Manuel Tainha, arquitecto in ”Projecto ou Destino - Textos de Arquitectura”.

 

Neste texto Manuel Tainha aborda como a mundialização política e económica converteu o planeamento urbano numa aberração, transformando entre tantos casos, o da Calheta de Pêro de Teive num paradigma do desarme ideológico em prol da religião do mercado, onde a responsabilidade do arquitecto na construção do meio urbano se dilui.

Perdeu-se a componente social do Projecto, e entrou-se no deslumbramento, numa feira de vaidades que os próprios arquitectos aproveitaram.

A Calheta é bem um reflexo de tudo isto, da subversão total de valores em favor de um não sei quantos negócios, cujo resultado ainda está por apurar, mas que é certamente, demasiado negativo para a Cidade.

As diferentes decisões que ao longo dos vinte e poucos anos do aterro da Baía lhe vão sendo impostas, porque não estudadas, vieram sempre num crescendo do abandono de soluções de desenho urbano para a pouco e pouco se conformarem como uma adjectivação de necessidades fictícias.

Convém sempre recordar os diferentes episódios da sua história, para que os mais distraídos ou esquecidos possam verificar este percurso de irresponsabilidade que num crescendo acabou com a memória do sítio em que a grande maioria dos residentes de Ponta Delgada ainda se revê.

A primeira etapa, no inicio dos anos 90 do século passado, vence-se imediatamente à conclusão da Marina com a apresentação de um Estudo Prévio que contemplava na Baía aterrada apenas o Estacionamento Coberto, uma Praça superior equipada com pequenas Estruturas de Comércio e Restauração que mantinham o anfiteatro sobre a marina e a visualização total do cenário da Rua Eng.º José Cordeiro, solução que então a Câmara Municipal por oposição ao Governo rejeitou.

A segunda, em meados dos anos 90, reporta-se ao Concurso de Concepção, Construção e Concessão para implantação de uma unidade hoteleira, que se localizaria nos terrenos onde hoje se encontra o Hotel Marina Açores, deixando de fora a “Baía”, o que logo aqui deixava perceber que a preocupação se centrava na criação de unidades hoteleiras deixando a Cidade para segundo plano. A Secretaria Regional anularia o concurso.

Caixas delimitadoras com pontos-chave
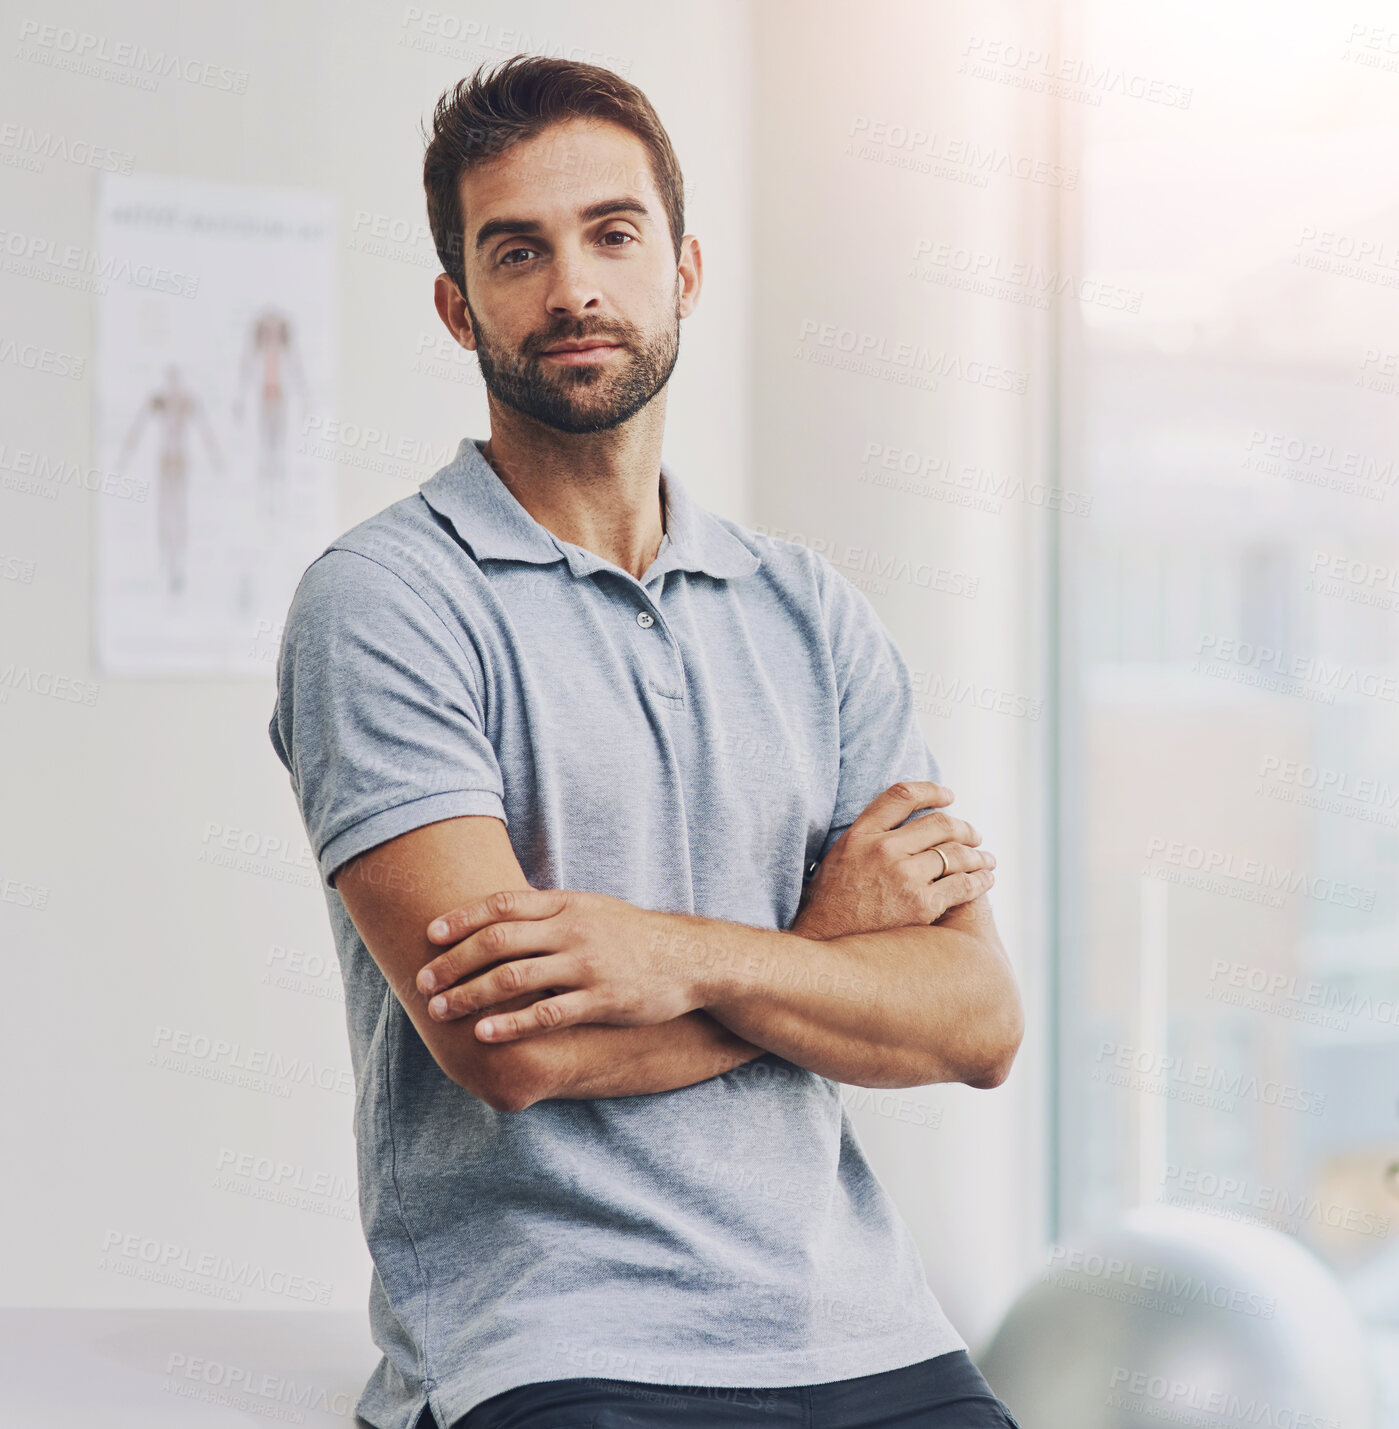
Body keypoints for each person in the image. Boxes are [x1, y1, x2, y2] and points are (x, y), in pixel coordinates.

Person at [268, 54, 1024, 1429]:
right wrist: (830, 945)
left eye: (613, 235)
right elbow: (512, 1049)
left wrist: (669, 953)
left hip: (864, 1330)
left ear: (683, 269)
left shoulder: (810, 612)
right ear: (458, 306)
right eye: (519, 251)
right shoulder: (383, 603)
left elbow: (975, 1019)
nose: (574, 289)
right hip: (554, 1343)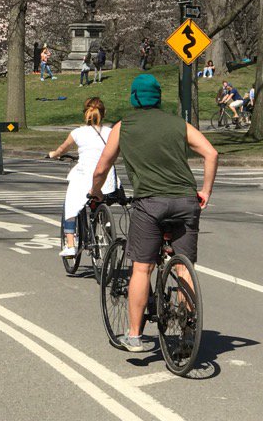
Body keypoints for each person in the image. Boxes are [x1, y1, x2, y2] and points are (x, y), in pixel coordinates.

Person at [89, 74, 218, 353]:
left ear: (134, 97)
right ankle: (187, 331)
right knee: (183, 267)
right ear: (158, 97)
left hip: (150, 204)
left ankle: (134, 335)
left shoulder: (124, 127)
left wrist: (96, 192)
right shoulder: (177, 124)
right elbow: (211, 153)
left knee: (141, 267)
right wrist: (205, 190)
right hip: (185, 201)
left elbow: (101, 168)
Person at [47, 98, 121, 257]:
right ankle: (106, 228)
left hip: (85, 177)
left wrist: (54, 154)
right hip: (106, 178)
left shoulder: (77, 133)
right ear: (104, 113)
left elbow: (62, 149)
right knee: (102, 199)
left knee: (71, 204)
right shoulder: (111, 132)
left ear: (85, 113)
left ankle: (71, 245)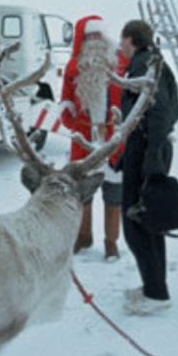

#### INSTRUÇÕES DAS TAREFAS:
1. Resuma o parágrafo do texto de origem que começa por «A primeira etapa, no inicio dos anos 90», mantendo os factos principais.
2. Transcreva do texto de origem, sem alterações, o trecho que começa em "Neste texto Manuel" e segue até "urbano se dilui.".

#### RESPOSTAS POR TAREFA:
1. No início dos anos 90, logo após a conclusão da Marina, foi apresentado um Estudo Prévio para a Baía aterrada. Previa apenas o Estacionamento Coberto e uma Praça superior com pequenas estruturas de comércio e restauração. Essa solução mantinha o anfiteatro sobre a marina e a vista total da Rua Eng.º José Cordeiro. A Câmara Municipal, por oposição ao Governo, rejeitou-a.

2.
Neste texto Manuel Tainha aborda como a mundialização política e económica converteu o planeamento urbano numa aberração, transformando entre tantos casos, o da Calheta de Pêro de Teive num paradigma do desarme ideológico em prol da religião do mercado, onde a responsabilidade do arquitecto na construção do meio urbano se dilui.